I just started a new book, and I’m really happy with the plot. It’s romantic, suspenseful, and original. Now that I have a basic, bare-bones outline worked out, it’s time to apply the Toddler Test.
To give a plot the Toddler Test, you pretend you’re three again and ask “why?” about everything.
Why does she leave her husband? Okay, he’s a jerk–but why didn’t she figure that out sooner? Why did she marry him in the first place? Why doesn’t she stay for her kids? And then why does she go to Wyoming? Why does she drive instead of flying? Why does she choose that particular town? Why, why, why?
After a while, I’m tempted to give the standard parental answer: because I said so. But you can’t do that in a novel. Yes, you’re the author and you run the show. You created these characters. They’re extraordinary people, and so of course they do extraordinary things.
But why?
Your reader’s not going to be any more satisfied with that reason than your toddler, and while your kid has to put up with you, your reader can throw your book across the room and tell all her friends you’re a talentless hack.

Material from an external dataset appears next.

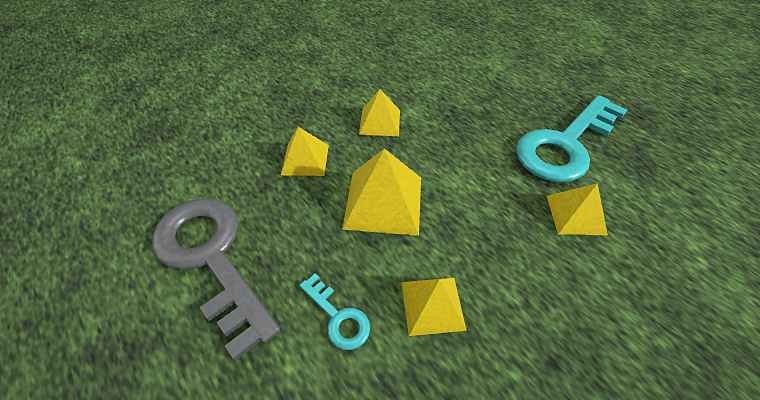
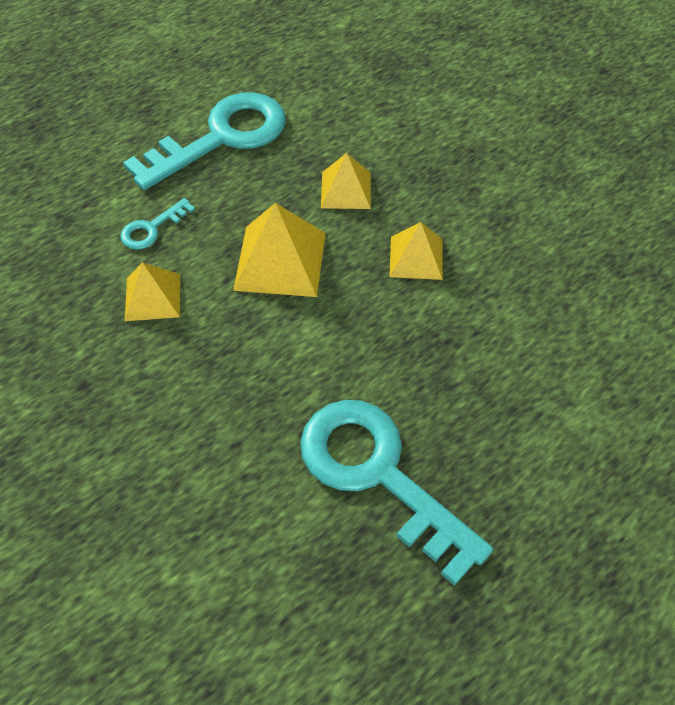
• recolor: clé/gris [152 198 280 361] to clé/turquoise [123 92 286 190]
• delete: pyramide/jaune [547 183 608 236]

Characters in genre fiction do daring, difficult, and downright dangerous things; otherwise, the book won’t hold the reader’s interest. But even the most intriguing actions don’t engage a reader’s interest unless they’re grounded in reality by motivation. Without his troubled childhood, Heathcliff is simply a bad-tempered oaf; without his missing leg, Ahab is just a random whale-hater.
And asking “why” doesn’t just make your story better; it helps enrich your character, giving him dimension through a backstory that helps the reader sympathize with him and understand his actions.
Those three-year-olds are onto something.